Fantômas, ayant marché jusqu’à la place Clichy, puis ayant baissé le col de son veston, arrangé savamment sa casquette pour se donner l’air plus présentable, il héla un taxi-auto.
L’infernal bandit possédait vraiment l’art subtil de se grimer en moins de rien. Il lui suffisait de changer quelques détails à son costume, d’affecter une nouvelle démarche, pour devenir méconnaissable. Dans le cabaret du père Korn, Fantômas avait eu l’air d’un pauvre bougre, d’un apache. Place Clichy, il apparaissait plutôt comme un honnête ouvrier attardé.
— Conduisez-moi à la gare de Courcelles ! ordonna-t-il au chauffeur.
Arrivé place Pereire, il paya le prix du voyage, et prit l’avenue de Niel.
Fantômas était de plus en plus soucieux. Il serrait les dents. Par moments, ses poings se crispaient. Une colère sourde évidemment l’envahissait petit à petit. Soudain, son front se rasséréna :
— Ah, fit-il, Juve n’est pas trop bête.
À quelque distance, Fantômas venait d’apercevoir une voiture automobile rangée le long du trottoir, autour de laquelle deux hommes s’affairaient, dans l’intention apparente de regonfler les pneumatiques. Fantômas avait immédiatement reconnu Nalorgne et Pérouzin.

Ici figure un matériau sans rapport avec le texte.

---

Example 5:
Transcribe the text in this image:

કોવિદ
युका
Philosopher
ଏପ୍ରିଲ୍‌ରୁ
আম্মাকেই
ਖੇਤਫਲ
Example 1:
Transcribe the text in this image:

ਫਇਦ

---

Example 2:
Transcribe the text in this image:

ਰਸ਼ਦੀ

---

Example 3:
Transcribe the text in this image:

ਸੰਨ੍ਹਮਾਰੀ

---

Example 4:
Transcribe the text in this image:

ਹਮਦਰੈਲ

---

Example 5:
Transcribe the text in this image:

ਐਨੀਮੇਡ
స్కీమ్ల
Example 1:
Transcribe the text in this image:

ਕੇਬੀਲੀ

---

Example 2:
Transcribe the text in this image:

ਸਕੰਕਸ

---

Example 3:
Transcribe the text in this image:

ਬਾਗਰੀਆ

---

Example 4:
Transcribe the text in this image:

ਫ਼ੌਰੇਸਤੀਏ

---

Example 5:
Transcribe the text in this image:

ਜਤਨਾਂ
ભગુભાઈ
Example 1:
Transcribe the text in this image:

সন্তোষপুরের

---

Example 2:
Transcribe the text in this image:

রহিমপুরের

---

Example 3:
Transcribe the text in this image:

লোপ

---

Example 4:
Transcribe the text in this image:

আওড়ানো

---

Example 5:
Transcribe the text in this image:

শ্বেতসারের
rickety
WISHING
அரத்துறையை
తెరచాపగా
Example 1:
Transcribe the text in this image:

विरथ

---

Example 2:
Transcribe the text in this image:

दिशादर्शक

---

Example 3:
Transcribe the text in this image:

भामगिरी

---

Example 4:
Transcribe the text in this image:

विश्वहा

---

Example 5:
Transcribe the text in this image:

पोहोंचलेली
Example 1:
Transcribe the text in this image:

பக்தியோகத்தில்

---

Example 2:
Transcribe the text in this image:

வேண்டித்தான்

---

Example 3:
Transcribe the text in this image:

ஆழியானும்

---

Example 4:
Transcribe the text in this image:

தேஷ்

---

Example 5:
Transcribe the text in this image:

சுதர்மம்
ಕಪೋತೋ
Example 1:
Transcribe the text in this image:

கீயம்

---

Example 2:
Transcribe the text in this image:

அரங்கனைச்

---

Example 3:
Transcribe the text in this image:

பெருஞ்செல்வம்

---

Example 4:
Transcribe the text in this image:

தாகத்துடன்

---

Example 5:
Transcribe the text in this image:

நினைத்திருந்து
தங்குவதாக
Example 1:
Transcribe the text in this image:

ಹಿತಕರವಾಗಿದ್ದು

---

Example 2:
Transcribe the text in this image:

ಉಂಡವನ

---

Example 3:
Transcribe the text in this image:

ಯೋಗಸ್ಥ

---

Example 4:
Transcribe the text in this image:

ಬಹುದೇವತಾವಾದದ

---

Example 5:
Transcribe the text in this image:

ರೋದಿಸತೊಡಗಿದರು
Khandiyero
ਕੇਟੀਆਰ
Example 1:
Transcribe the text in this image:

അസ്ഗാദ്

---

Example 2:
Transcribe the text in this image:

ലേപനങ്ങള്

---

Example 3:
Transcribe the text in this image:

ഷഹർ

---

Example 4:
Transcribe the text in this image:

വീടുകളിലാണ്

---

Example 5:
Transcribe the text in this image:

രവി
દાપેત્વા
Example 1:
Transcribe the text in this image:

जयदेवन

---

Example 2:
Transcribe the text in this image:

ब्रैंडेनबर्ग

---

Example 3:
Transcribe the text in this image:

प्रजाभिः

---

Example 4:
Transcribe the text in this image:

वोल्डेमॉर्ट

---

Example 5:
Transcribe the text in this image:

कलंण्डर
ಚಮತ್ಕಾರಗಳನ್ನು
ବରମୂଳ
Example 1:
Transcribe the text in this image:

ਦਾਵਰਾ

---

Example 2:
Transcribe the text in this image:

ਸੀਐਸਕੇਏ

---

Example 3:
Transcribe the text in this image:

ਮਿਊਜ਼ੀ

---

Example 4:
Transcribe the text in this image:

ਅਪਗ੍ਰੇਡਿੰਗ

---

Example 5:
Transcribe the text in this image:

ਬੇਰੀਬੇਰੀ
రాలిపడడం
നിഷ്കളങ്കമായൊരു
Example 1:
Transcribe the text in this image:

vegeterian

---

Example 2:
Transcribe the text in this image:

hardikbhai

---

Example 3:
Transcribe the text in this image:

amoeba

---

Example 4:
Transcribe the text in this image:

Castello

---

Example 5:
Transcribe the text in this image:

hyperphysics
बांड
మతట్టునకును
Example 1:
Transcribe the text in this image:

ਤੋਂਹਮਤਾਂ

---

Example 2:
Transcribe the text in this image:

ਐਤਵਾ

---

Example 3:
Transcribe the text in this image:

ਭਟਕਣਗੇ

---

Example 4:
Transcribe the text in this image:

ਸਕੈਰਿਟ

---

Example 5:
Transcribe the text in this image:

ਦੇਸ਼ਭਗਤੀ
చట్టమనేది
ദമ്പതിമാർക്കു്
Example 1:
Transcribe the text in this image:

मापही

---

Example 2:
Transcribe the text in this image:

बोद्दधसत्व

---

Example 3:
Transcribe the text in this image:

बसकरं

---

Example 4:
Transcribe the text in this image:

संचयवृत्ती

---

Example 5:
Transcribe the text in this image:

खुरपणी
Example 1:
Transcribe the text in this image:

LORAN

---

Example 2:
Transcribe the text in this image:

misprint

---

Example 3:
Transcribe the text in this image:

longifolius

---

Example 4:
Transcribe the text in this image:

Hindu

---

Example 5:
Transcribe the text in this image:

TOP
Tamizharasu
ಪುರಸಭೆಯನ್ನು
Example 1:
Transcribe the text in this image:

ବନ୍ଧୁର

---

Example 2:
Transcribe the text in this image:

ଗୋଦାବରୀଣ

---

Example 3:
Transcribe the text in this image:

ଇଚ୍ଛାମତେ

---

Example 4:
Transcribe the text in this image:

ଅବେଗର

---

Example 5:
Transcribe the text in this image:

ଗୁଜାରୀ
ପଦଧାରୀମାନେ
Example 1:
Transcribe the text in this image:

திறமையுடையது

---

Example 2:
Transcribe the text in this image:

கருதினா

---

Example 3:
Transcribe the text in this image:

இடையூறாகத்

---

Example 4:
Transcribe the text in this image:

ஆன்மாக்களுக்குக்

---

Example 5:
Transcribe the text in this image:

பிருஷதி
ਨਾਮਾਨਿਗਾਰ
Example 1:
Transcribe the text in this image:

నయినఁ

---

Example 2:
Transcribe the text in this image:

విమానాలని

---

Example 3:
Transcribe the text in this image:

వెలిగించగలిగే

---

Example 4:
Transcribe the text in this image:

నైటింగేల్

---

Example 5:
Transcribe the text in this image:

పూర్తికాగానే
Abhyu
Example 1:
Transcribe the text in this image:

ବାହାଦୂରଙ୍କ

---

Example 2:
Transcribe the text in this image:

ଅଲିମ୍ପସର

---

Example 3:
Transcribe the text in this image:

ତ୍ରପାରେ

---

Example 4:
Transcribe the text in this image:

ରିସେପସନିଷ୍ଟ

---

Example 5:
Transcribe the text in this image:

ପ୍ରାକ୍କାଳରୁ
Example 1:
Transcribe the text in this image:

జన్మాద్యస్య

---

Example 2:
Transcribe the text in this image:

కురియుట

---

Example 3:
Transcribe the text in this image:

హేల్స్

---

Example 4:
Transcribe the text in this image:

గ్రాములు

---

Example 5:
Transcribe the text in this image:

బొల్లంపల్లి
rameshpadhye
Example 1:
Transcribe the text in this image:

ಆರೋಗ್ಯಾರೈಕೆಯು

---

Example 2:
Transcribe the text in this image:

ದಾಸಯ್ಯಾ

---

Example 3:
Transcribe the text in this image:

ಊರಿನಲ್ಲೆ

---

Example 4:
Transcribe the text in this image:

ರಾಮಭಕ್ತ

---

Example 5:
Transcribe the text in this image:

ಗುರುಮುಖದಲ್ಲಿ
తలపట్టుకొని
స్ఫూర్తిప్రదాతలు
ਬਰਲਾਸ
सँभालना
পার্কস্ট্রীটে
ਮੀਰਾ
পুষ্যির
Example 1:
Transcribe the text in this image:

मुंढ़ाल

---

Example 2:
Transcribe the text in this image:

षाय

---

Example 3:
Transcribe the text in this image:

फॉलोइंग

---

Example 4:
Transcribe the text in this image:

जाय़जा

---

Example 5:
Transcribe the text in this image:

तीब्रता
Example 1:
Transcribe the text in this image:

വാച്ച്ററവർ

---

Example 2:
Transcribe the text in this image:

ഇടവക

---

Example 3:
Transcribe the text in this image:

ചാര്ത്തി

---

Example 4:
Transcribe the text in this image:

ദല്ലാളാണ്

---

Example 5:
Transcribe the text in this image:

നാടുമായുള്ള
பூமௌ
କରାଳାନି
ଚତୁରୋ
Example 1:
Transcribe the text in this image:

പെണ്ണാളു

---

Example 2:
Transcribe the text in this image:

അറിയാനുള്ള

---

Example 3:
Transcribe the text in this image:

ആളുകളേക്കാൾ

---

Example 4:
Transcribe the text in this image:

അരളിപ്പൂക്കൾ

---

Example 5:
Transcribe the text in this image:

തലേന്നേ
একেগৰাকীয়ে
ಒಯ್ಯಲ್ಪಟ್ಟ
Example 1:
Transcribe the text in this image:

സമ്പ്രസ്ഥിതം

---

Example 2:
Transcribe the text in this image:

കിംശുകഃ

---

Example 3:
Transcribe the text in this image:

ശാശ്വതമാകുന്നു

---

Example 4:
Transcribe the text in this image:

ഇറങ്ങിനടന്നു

— Évidemment, murmurait le bandit, si Juve a placé là ces deux fantoches, c’est dans l’intention de me faire comprendre que la place est surveillée. Ou je me trompe fort, ou lady Beltham doit être gardée, et strictement gardée par les plus fins limiers de la Préfecture. Je jurerais que son appartement est bondé d’inspecteurs. Juve est là je pense.